Wanted: Female Nurses for Large, Ongoing Study
Nurses' Health Study has provided decades of data on women's health
THURSDAY, March 1, 2012 (HealthDay News) -- Researchers are looking for 100,000 female nurses and nursing students to join the long-running Nurses' Health Study, which has yielded insight into a wide range of health issues, such as the benefits of physical activity and whole grains and the dangers of tobacco and trans fats.
The study is open to registered nurses, licensed practical nurses and nursing students between the ages of 20 and 46 who live in the United States or Canada. More than 25,000 have signed up and recruitment will remain open until the study reaches the target of 100,000 new participants. It's the first time nursing students have been eligible.

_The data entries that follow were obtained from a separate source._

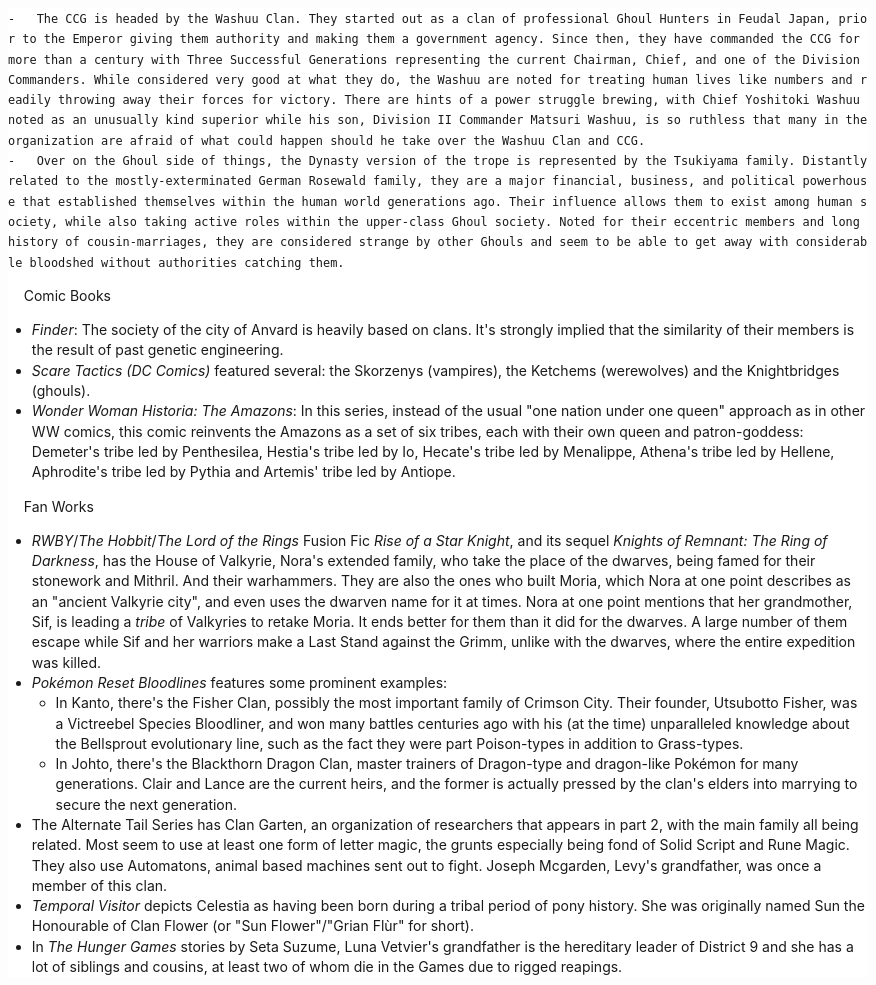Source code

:     -   The CCG is headed by the Washuu Clan. They started out as a clan of professional Ghoul Hunters in Feudal Japan, prior to the Emperor giving them authority and making them a government agency. Since then, they have commanded the CCG for more than a century with Three Successful Generations representing the current Chairman, Chief, and one of the Division Commanders. While considered very good at what they do, the Washuu are noted for treating human lives like numbers and readily throwing away their forces for victory. There are hints of a power struggle brewing, with Chief Yoshitoki Washuu noted as an unusually kind superior while his son, Division II Commander Matsuri Washuu, is so ruthless that many in the organization are afraid of what could happen should he take over the Washuu Clan and CCG.
    -   Over on the Ghoul side of things, the Dynasty version of the trope is represented by the Tsukiyama family. Distantly related to the mostly-exterminated German Rosewald family, they are a major financial, business, and political powerhouse that established themselves within the human world generations ago. Their influence allows them to exist among human society, while also taking active roles within the upper-class Ghoul society. Noted for their eccentric members and long history of cousin-marriages, they are considered strange by other Ghouls and seem to be able to get away with considerable bloodshed without authorities catching them.

    Comic Books 

-   _Finder_: The society of the city of Anvard is heavily based on clans. It's strongly implied that the similarity of their members is the result of past genetic engineering.
-   _Scare Tactics (DC Comics)_ featured several: the Skorzenys (vampires), the Ketchems (werewolves) and the Knightbridges (ghouls).
-   _Wonder Woman Historia: The Amazons_: In this series, instead of the usual "one nation under one queen" approach as in other WW comics, this comic reinvents the Amazons as a set of six tribes, each with their own queen and patron-goddess: Demeter's tribe led by Penthesilea, Hestia's tribe led by Io, Hecate's tribe led by Menalippe, Athena's tribe led by Hellene, Aphrodite's tribe led by Pythia and Artemis' tribe led by Antiope.

    Fan Works 

-   _RWBY_/_The Hobbit_/_The Lord of the Rings_ Fusion Fic _Rise of a Star Knight_, and its sequel _Knights of Remnant: The Ring of Darkness_, has the House of Valkyrie, Nora's extended family, who take the place of the dwarves, being famed for their stonework and Mithril. And their warhammers. They are also the ones who built Moria, which Nora at one point describes as an "ancient Valkyrie city", and even uses the dwarven name for it at times. Nora at one point mentions that her grandmother, Sif, is leading a _tribe_ of Valkyries to retake Moria. It ends better for them than it did for the dwarves. A large number of them escape while Sif and her warriors make a Last Stand against the Grimm, unlike with the dwarves, where the entire expedition was killed.
-   _Pokémon Reset Bloodlines_ features some prominent examples:
    -   In Kanto, there's the Fisher Clan, possibly the most important family of Crimson City. Their founder, Utsubotto Fisher, was a Victreebel Species Bloodliner, and won many battles centuries ago with his (at the time) unparalleled knowledge about the Bellsprout evolutionary line, such as the fact they were part Poison-types in addition to Grass-types.
    -   In Johto, there's the Blackthorn Dragon Clan, master trainers of Dragon-type and dragon-like Pokémon for many generations. Clair and Lance are the current heirs, and the former is actually pressed by the clan's elders into marrying to secure the next generation.
-   The Alternate Tail Series has Clan Garten, an organization of researchers that appears in part 2, with the main family all being related. Most seem to use at least one form of letter magic, the grunts especially being fond of Solid Script and Rune Magic. They also use Automatons, animal based machines sent out to fight. Joseph Mcgarden, Levy's grandfather, was once a member of this clan.
-   _Temporal Visitor_ depicts Celestia as having been born during a tribal period of pony history. She was originally named Sun the Honourable of Clan Flower (or "Sun Flower"/"Grian Flùr" for short).
-   In _The Hunger Games_ stories by Seta Suzume, Luna Vetvier's grandfather is the hereditary leader of District 9 and she has a lot of siblings and cousins, at least two of whom die in the Games due to rigged reapings.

Since the 1970s, more than 250,000 nurses have participated in the study and completed confidential lifestyle surveys that have helped improve knowledge about nutrition, exercise, cancer, heart disease and many other health issues.
"Nurses were originally recruited for their expertise in accurately reporting health data," lead researcher Dr. Walter Willett, chairman of the nutrition department at the Harvard School of Public Health, said in a school news release.
"Their involvement has been invaluable, and their dedication is remarkable, an astounding 90 percent of them are still enrolled decades later," Willett said. "The new group, NHS3, will allow us to understand how today's lifestyle and environment affect a woman's health in the future."